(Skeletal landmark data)

*-*-*

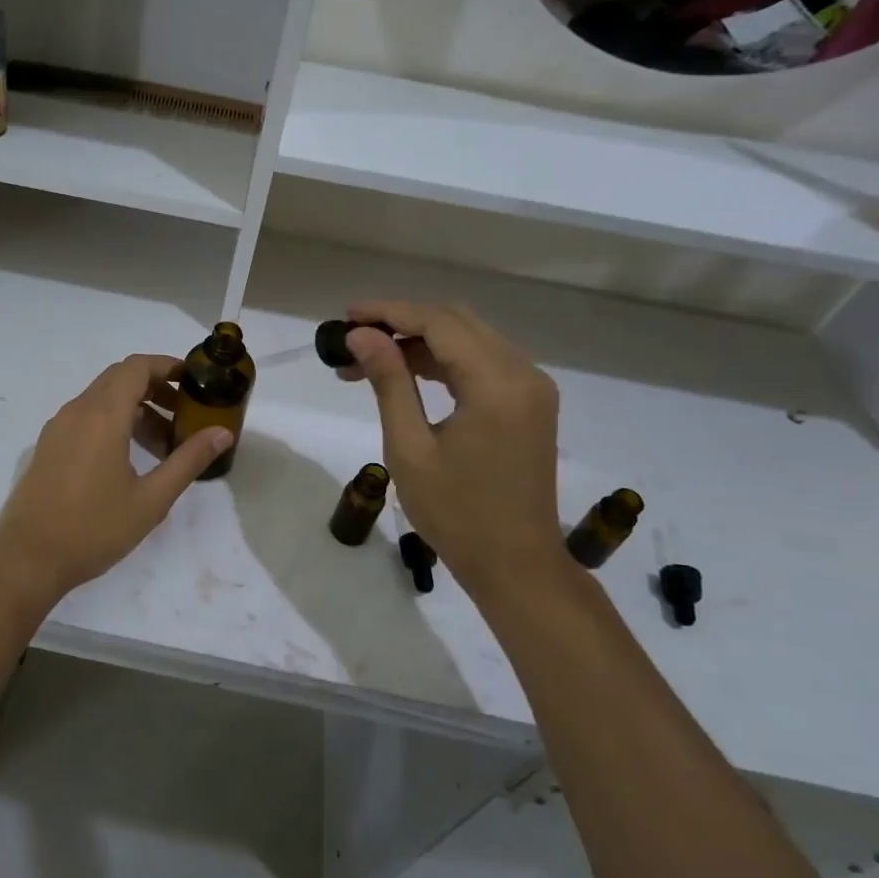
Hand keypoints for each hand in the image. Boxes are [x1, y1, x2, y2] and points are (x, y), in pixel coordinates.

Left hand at [0, 355, 232, 603]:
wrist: (28, 559)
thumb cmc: (94, 528)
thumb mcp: (151, 499)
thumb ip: (188, 460)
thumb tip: (222, 432)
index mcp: (103, 415)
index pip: (137, 367)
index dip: (167, 366)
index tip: (193, 380)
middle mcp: (77, 411)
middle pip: (119, 378)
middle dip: (155, 386)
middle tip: (184, 412)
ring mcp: (58, 427)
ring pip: (101, 398)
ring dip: (134, 407)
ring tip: (162, 442)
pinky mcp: (48, 446)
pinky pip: (85, 417)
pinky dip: (112, 421)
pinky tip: (127, 457)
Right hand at [339, 301, 568, 600]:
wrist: (516, 565)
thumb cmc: (456, 514)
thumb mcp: (410, 448)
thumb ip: (389, 382)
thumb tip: (361, 336)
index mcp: (497, 384)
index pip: (439, 323)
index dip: (389, 312)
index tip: (346, 315)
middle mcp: (523, 374)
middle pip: (457, 322)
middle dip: (402, 322)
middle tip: (354, 337)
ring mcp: (531, 387)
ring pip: (469, 339)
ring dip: (420, 342)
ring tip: (369, 361)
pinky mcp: (529, 403)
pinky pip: (482, 362)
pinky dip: (443, 361)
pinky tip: (406, 374)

*-*-*

Transcribe the entries above exactly, from their first line through the line with "thumb tip: (222, 432)", and omit all pictures.

Hand keypoints for each hand in the image. Boxes are [x1, y1, x2, y2] and points are (x, y), in pixel coordinates.

Left hand at [0, 355, 232, 603]:
wrist: (28, 559)
thumb cmc: (94, 528)
thumb mcp: (151, 499)
thumb ip: (188, 460)
thumb tip: (222, 432)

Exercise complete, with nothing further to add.